While Obama’s rhetoric was primarily about helping the uninsured and improving the experiences of the insured, Minnesota Republicans are offering their own rhetoric that protects a different group altogether: the insurance companies. According to the Associated Press, Reps. Tom Emmer, Mark Buesgens and Peggy Scott are calling for a constitutional amendment that would guarantee the right to private health insurance, perhaps in response to state Sen. John Marty’s single-payer plan that the senator told MinnPost would put “the health-insurance industry out of business in Minnesota”. Thank goodness somebody is looking out for the little guy.

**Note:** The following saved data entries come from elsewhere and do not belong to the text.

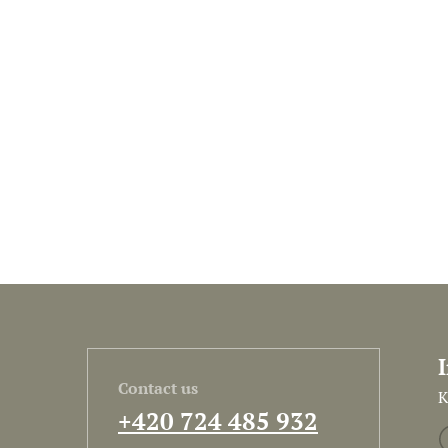
Contact us
K
+420 724 485 932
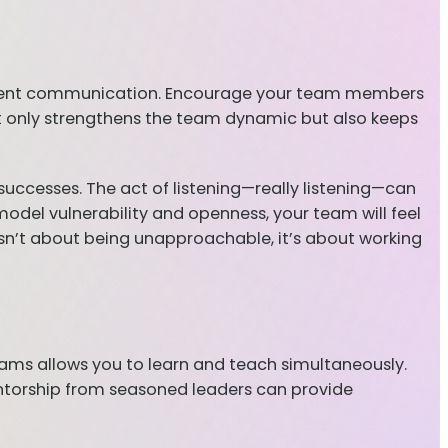
sparent communication. Encourage your team members
ot only strengthens the team dynamic but also keeps
 successes. The act of listening—really listening—can
del vulnerability and openness, your team will feel
sn’t about being unapproachable, it’s about working
grams allows you to learn and teach simultaneously.
ntorship from seasoned leaders can provide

In the meanwhile, Tim Pawlenty seems to be backtracking somewhat on last week’s declaration that he might try to block Obama’s health care plan, should it pass in Congress, under the rubric of states’ rights. Eric Black quotes Pawlenty‘s comments on “This Week with George Stephanopoulos”: “I wouldn’t go so far as to say it’s a legal issue. I was raising it as much as a practical matter, that there are some things that the federal government shouldn’t do, doesn’t do well, and should leave to the states.” Tom Scheck of MPR also quotes Pawlenty as explaining that “I’m not saying that we’re going to do anything unusual or abnormal. I’m just saying we’re going to remind the federal government that there’s a proper role for them and for the states.”
What’s new with the Metro Gang Strike Force? According to the Associated Press, two deputies that were on the Strike Force have been suspended for “improper handling of evidence.” Because everybody must agree that the appropriate response to what a special panel called “appalling and outrageous” misconduct is to remove two of the accused officers from work for 10 and 25 days.

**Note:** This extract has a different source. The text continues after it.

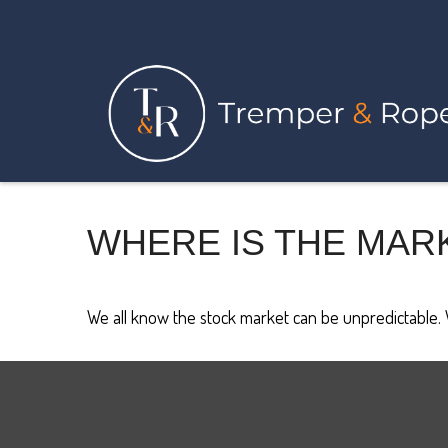
WHERE IS THE MAR
We all know the stock market can be unpredictable. W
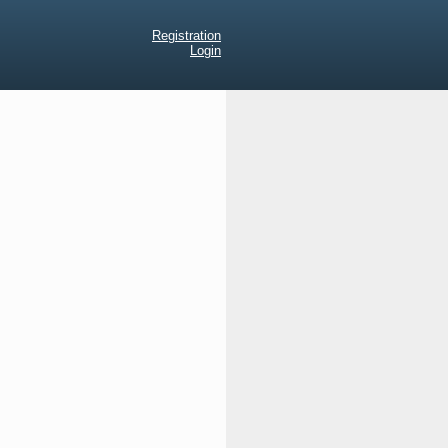
Registration
Login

Reuters takes an early look at the Coen Brothers’ new film, “A Serious Man,” which tells a story set in St. Louis Park during the 1960s; the Reuters includes some comments from the notoriously press-shy Joel and Ethan Coen, who were raised in St. Louis Park, including this quote from Joel: “Probably more so in this movie than anything we’ve ever done, this does come from our direct experience.”
According to the Star Tribune’s Judd Zulgad, the Vikings’ season opener, the third they have won in four years, “won’t earn them any style points” but did demonstrate that Brett Favre, working with the team’s running back and wide receiver, can efficiently turn a game around.